((

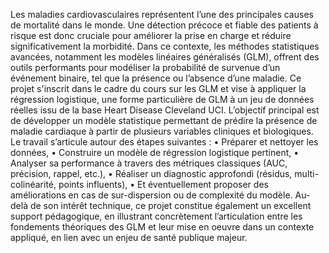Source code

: Les maladies cardiovasculaires représentent l’une des principales causes de mortalité dans le monde. Une détection précoce et fiable des patients à risque est donc cruciale pour améliorer la prise en charge et réduire significativement la morbidité. Dans ce contexte, les méthodes statistiques avancées, notamment les modèles linéaires généralisés (GLM), offrent des outils performants pour modéliser la probabilité de survenue d’un événement binaire, tel que la présence ou l’absence d’une maladie.
Ce projet s'inscrit dans le cadre du cours sur les GLM et vise à appliquer la régression logistique, une forme particulière de GLM à un jeu de données réelles issu de la base Heart Disease Cleveland UCI.
L’objectif principal est de développer un modèle statistique permettant de prédire la présence de maladie cardiaque à partir de plusieurs variables cliniques et biologiques.
Le travail s’articule autour des étapes suivantes :
•
Préparer et nettoyer les données,
•
Construire un modèle de régression logistique pertinent,
•
Analyser sa performance à travers des métriques classiques (AUC, précision, rappel, etc.),
•
Réaliser un diagnostic approfondi (résidus, multi-colinéarité, points influents),
•
Et éventuellement proposer des améliorations en cas de sur-dispersion ou de complexité du modèle.
Au-delà de son intérêt technique, ce projet constitue également un excellent support pédagogique, en illustrant concrètement l’articulation entre les fondements théoriques des GLM et leur mise en oeuvre dans un contexte appliqué, en lien avec un enjeu de santé publique majeur.
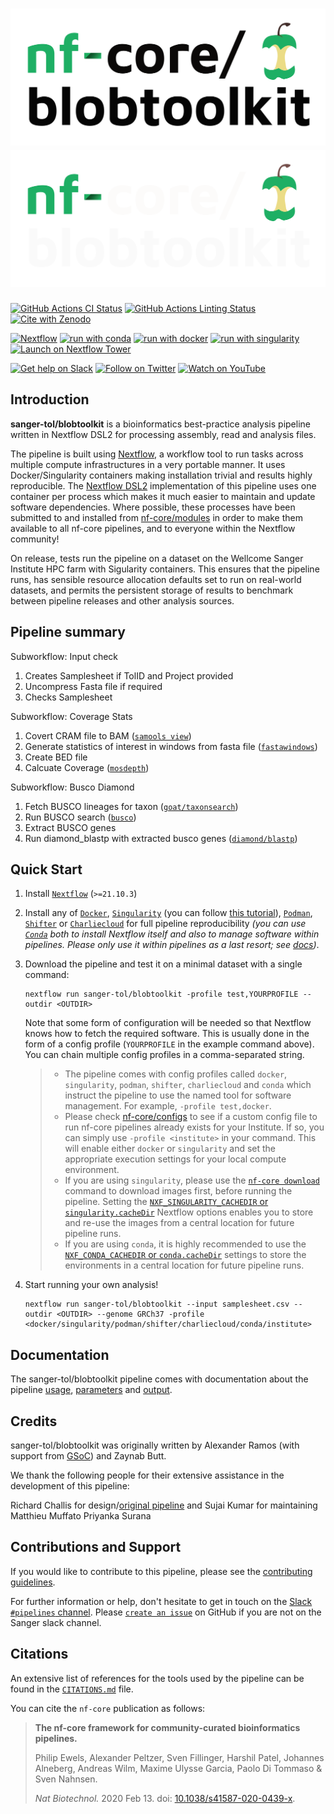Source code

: # ![sanger-tol/blobtoolkit](docs/images/nf-core-blobtoolkit_logo_light.png#gh-light-mode-only) ![sanger-tol/blobtoolkit](docs/images/nf-core-blobtoolkit_logo_dark.png#gh-dark-mode-only)

[![GitHub Actions CI Status](https://github.com/sanger-tol/blobtoolkit/workflows/nf-core%20CI/badge.svg)](https://github.com/sanger-tol/blobtoolkit/actions?query=workflow%3A%22nf-core+CI%22)
[![GitHub Actions Linting Status](https://github.com/sanger-tol/blobtoolkit/workflows/nf-core%20linting/badge.svg)](https://github.com/sanger-tol/blobtoolkit/actions?query=workflow%3A%22nf-core+linting%22)
[![Cite with Zenodo](http://img.shields.io/badge/DOI-10.5281/zenodo.XXXXXXX-1073c8)](https://doi.org/10.5281/zenodo.XXXXXXX)

[![Nextflow](https://img.shields.io/badge/nextflow%20DSL2-%E2%89%A521.10.3-23aa62.svg)](https://www.nextflow.io/)
[![run with conda](http://img.shields.io/badge/run%20with-conda-3EB049?logo=anaconda)](https://docs.conda.io/en/latest/)
[![run with docker](https://img.shields.io/badge/run%20with-docker-0db7ed?logo=docker)](https://www.docker.com/)
[![run with singularity](https://img.shields.io/badge/run%20with-singularity-1d355c.svg)](https://sylabs.io/docs/)
[![Launch on Nextflow Tower](https://img.shields.io/badge/Launch%20%F0%9F%9A%80-Nextflow%20Tower-%234256e7)](https://tower.nf/launch?pipeline=https://github.com/sanger-tol/blobtoolkit)

[![Get help on Slack](http://img.shields.io/badge/slack-nf--core%20%23blobtoolkit-4A154B?logo=slack)](https://sangertreeoflife.slack.com/archives/pipelines)
[![Follow on Twitter](http://img.shields.io/badge/twitter-%40nf__core-1DA1F2?logo=twitter)](https://twitter.com/sangertol)
[![Watch on YouTube](http://img.shields.io/badge/youtube-nf--core-FF0000?logo=youtube)](https://www.youtube.com/channel/UCFeDpvjU58SA9V0ycRXejhA)

## Introduction

**sanger-tol/blobtoolkit** is a bioinformatics best-practice analysis pipeline written in Nextflow DSL2 for processing assembly, read and analysis files.

The pipeline is built using [Nextflow](https://www.nextflow.io), a workflow tool to run tasks across multiple compute infrastructures in a very portable manner. It uses Docker/Singularity containers making installation trivial and results highly reproducible. The [Nextflow DSL2](https://www.nextflow.io/docs/latest/dsl2.html) implementation of this pipeline uses one container per process which makes it much easier to maintain and update software dependencies. Where possible, these processes have been submitted to and installed from [nf-core/modules](https://github.com/nf-core/modules) in order to make them available to all nf-core pipelines, and to everyone within the Nextflow community!

<!-- TODO nf-core: Add full-sized test dataset and amend the paragraph below if applicable -->

On release, tests run the pipeline on a dataset on the Wellcome Sanger Institute HPC farm with Sigularity containers. This ensures that the pipeline runs, has sensible resource allocation defaults set to run on real-world datasets, and permits the persistent storage of results to benchmark between pipeline releases and other analysis sources.

## Pipeline summary

Subworkflow: Input check

1.  Creates Samplesheet if TolID and Project provided
2.  Uncompress Fasta file if required
3.  Checks Samplesheet

Subworkflow: Coverage Stats

1.  Covert CRAM file to BAM ([`samools view`](https://www.htslib.org/doc/samtools-view.html))
2.  Generate statistics of interest in windows from fasta file ([`fastawindows`](https://github.com/tolkit/fasta_windows))
3.  Create BED file
4.  Calcuate Coverage ([`mosdepth`](https://github.com/brentp/mosdepth))

Subworkflow: Busco Diamond

1. Fetch BUSCO lineages for taxon ([`goat/taxonsearch`](https://github.com/genomehubs/goat-cli))
2. Run BUSCO search ([`busco`](https://busco.ezlab.org/))
3. Extract BUSCO genes
4. Run diamond_blastp with extracted busco genes ([`diamond/blastp`](https://github.com/bbuchfink/diamond))

## Quick Start

1. Install [`Nextflow`](https://www.nextflow.io/docs/latest/getstarted.html#installation) (`>=21.10.3`)

2. Install any of [`Docker`](https://docs.docker.com/engine/installation/), [`Singularity`](https://www.sylabs.io/guides/3.0/user-guide/) (you can follow [this tutorial](https://singularity-tutorial.github.io/01-installation/)), [`Podman`](https://podman.io/), [`Shifter`](https://nersc.gitlab.io/development/shifter/how-to-use/) or [`Charliecloud`](https://hpc.github.io/charliecloud/) for full pipeline reproducibility _(you can use [`Conda`](https://conda.io/miniconda.html) both to install Nextflow itself and also to manage software within pipelines. Please only use it within pipelines as a last resort; see [docs](https://nf-co.re/usage/configuration#basic-configuration-profiles))_.

3. Download the pipeline and test it on a minimal dataset with a single command:

   ```console
   nextflow run sanger-tol/blobtoolkit -profile test,YOURPROFILE --outdir <OUTDIR>
   ```

   Note that some form of configuration will be needed so that Nextflow knows how to fetch the required software. This is usually done in the form of a config profile (`YOURPROFILE` in the example command above). You can chain multiple config profiles in a comma-separated string.

   > - The pipeline comes with config profiles called `docker`, `singularity`, `podman`, `shifter`, `charliecloud` and `conda` which instruct the pipeline to use the named tool for software management. For example, `-profile test,docker`.
   > - Please check [nf-core/configs](https://github.com/nf-core/configs#documentation) to see if a custom config file to run nf-core pipelines already exists for your Institute. If so, you can simply use `-profile <institute>` in your command. This will enable either `docker` or `singularity` and set the appropriate execution settings for your local compute environment.
   > - If you are using `singularity`, please use the [`nf-core download`](https://nf-co.re/tools/#downloading-pipelines-for-offline-use) command to download images first, before running the pipeline. Setting the [`NXF_SINGULARITY_CACHEDIR` or `singularity.cacheDir`](https://www.nextflow.io/docs/latest/singularity.html?#singularity-docker-hub) Nextflow options enables you to store and re-use the images from a central location for future pipeline runs.
   > - If you are using `conda`, it is highly recommended to use the [`NXF_CONDA_CACHEDIR` or `conda.cacheDir`](https://www.nextflow.io/docs/latest/conda.html) settings to store the environments in a central location for future pipeline runs.

4. Start running your own analysis!

   ```console
   nextflow run sanger-tol/blobtoolkit --input samplesheet.csv --outdir <OUTDIR> --genome GRCh37 -profile <docker/singularity/podman/shifter/charliecloud/conda/institute>
   ```

## Documentation

The sanger-tol/blobtoolkit pipeline comes with documentation about the pipeline [usage](https://github.com/sanger-tol/blobtoolkit/blob/main/docs/usage.md), [parameters](https://github.com/sanger-tol/blobtoolkit/blob/main/docs/parameters.md) and [output](https://github.com/sanger-tol/blobtoolkit/blob/main/docs/output.md).

## Credits

sanger-tol/blobtoolkit was originally written by Alexander Ramos (with support from [GSoC](https://summerofcode.withgoogle.com)) and Zaynab Butt.

We thank the following people for their extensive assistance in the development of this pipeline:

Richard Challis for design/[original pipeline](https://github.com/blobtoolkit/pipeline) and Sujai Kumar for maintaining
Matthieu Muffato
Priyanka Surana

## Contributions and Support

If you would like to contribute to this pipeline, please see the [contributing guidelines](.github/CONTRIBUTING.md).

For further information or help, don't hesitate to get in touch on the [Slack `#pipelines` channel](https://sangertreeoflife.slack.com/archives/pipelines). Please [`create an issue`](https://github.com/sanger-tol/blobtoolkit/issues) on GitHub if you are not on the Sanger slack channel.

## Citations

<!-- TODO nf-core: Add citation for pipeline after first release. Uncomment lines below and update Zenodo doi and badge at the top of this file. -->
<!-- If you use  sanger-tol/blobtoolkit for your analysis, please cite it using the following doi: [10.5281/zenodo.XXXXXX](https://doi.org/10.5281/zenodo.XXXXXX) -->

<!-- TODO nf-core: Add bibliography of tools and data used in your pipeline -->

An extensive list of references for the tools used by the pipeline can be found in the [`CITATIONS.md`](CITATIONS.md) file.

You can cite the `nf-core` publication as follows:

> **The nf-core framework for community-curated bioinformatics pipelines.**
>
> Philip Ewels, Alexander Peltzer, Sven Fillinger, Harshil Patel, Johannes Alneberg, Andreas Wilm, Maxime Ulysse Garcia, Paolo Di Tommaso & Sven Nahnsen.
>
> _Nat Biotechnol._ 2020 Feb 13. doi: [10.1038/s41587-020-0439-x](https://dx.doi.org/10.1038/s41587-020-0439-x).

))

:: ACTIVITY ::
Copy each line of the data that contains the word "dataset".

:: ANSWER AREA ::
<!-- TODO nf-core: Add full-sized test dataset and amend the paragraph below if applicable -->
On release, tests run the pipeline on a dataset on the Wellcome Sanger Institute HPC farm with Sigularity containers. This ensures that the pipeline runs, has sensible resource allocation defaults set to run on real-world datasets, and permits the persistent storage of results to benchmark between pipeline releases and other analysis sources.
3. Download the pipeline and test it on a minimal dataset with a single command:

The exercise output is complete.